EVENT MARKS ‘MILESTONE’ IN PUSH FOR ‘AFFORDABLE HOMEOWNERSHIP’ IN NEBRASKA’S LARGEST CITY

OMAHA — In the making for five years, the first phase of the “affordable” Bluestem Prairie neighborhood has wrapped up, and Habitat for Humanity of Omaha on Tuesday celebrated what it calls a “milestone” occasion.

Nonprofit Habitat said its $29 million Bluestem Prairie — built on the site of the former and notoriously troubled Wintergreen apartments — is the largest development in its 40-year history. Typically a builder of 10 or fewer home clusters, Habitat believes the venture to be the largest nonprofit affordable homeownership project in Nebraska’s largest city.The first wave of newly constructed homes at the roughly 15-acre North Omaha site near 52nd Street and Sorenson Parkway connects 85 families to homeownership. Another 15 homes in the area were renovated.

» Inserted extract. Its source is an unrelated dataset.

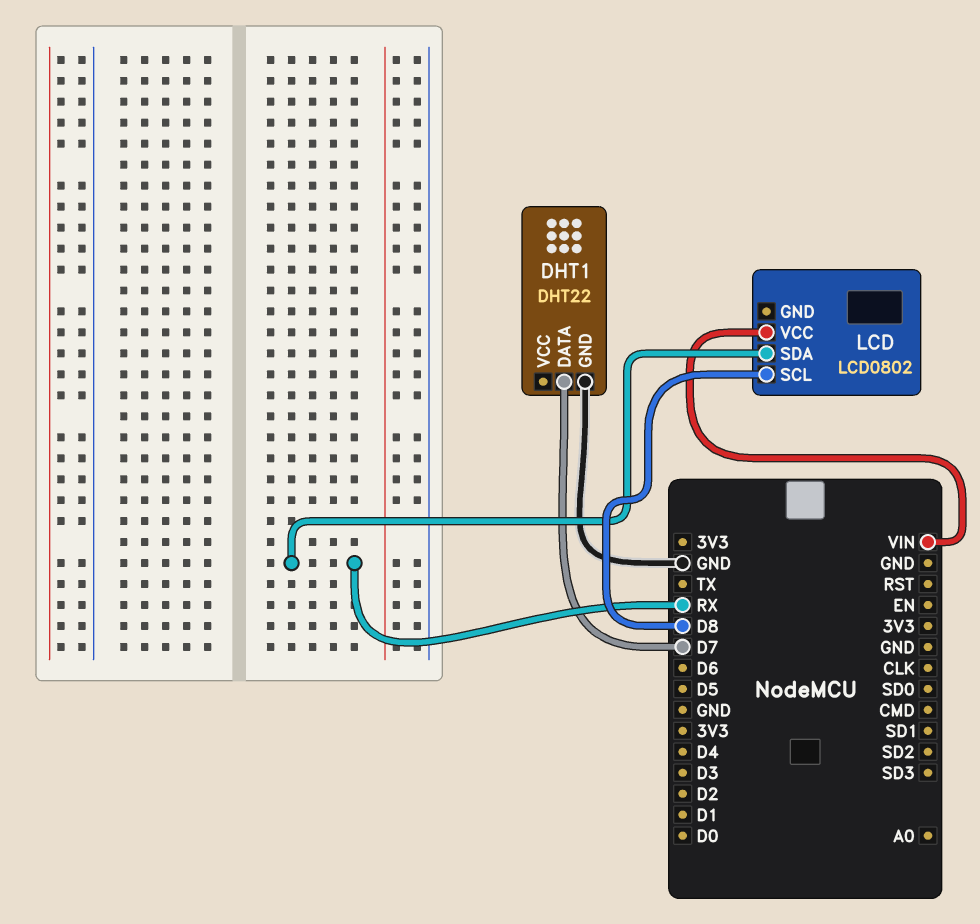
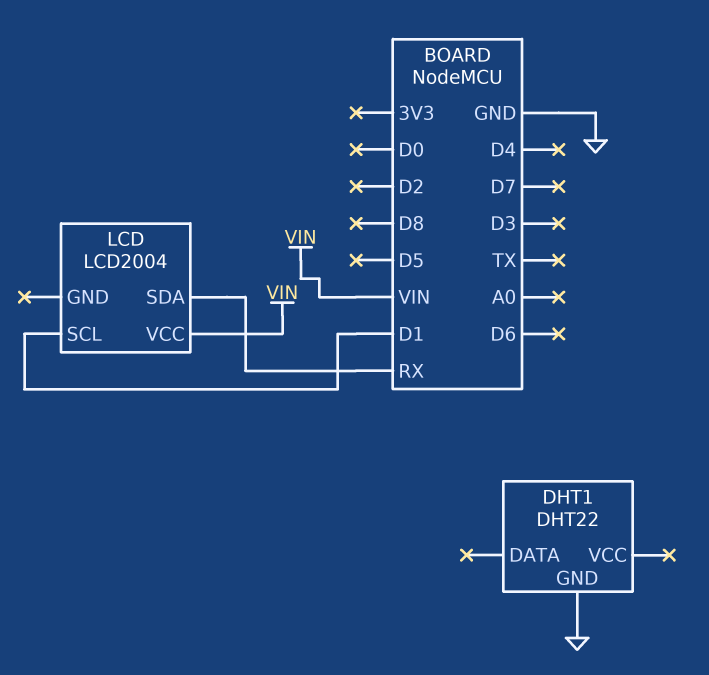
DHT1 pin DATA: D7 -> none
LCD: LCD0802 -> LCD2004
LCD pin SCL: D8 -> D1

Ground preparation and infrastructure for the second Bluestem phase is underway. Construction of those 64 homes is expected to begin next year. Habitat CEO Amanda Brewer said it’s widely known that homeownership makes a difference in a family’s quality of life, health and education. She said it was unimaginable early on that a homeownership project of that scale could materialize.

“This land that was out of commission for so long, vacant, abandoned and overrun with weeds, trees and dumping — it seemed impossible,” she said. “But what seemed impossible, not just difficult but impossible, happened. It gives you renewed faith.”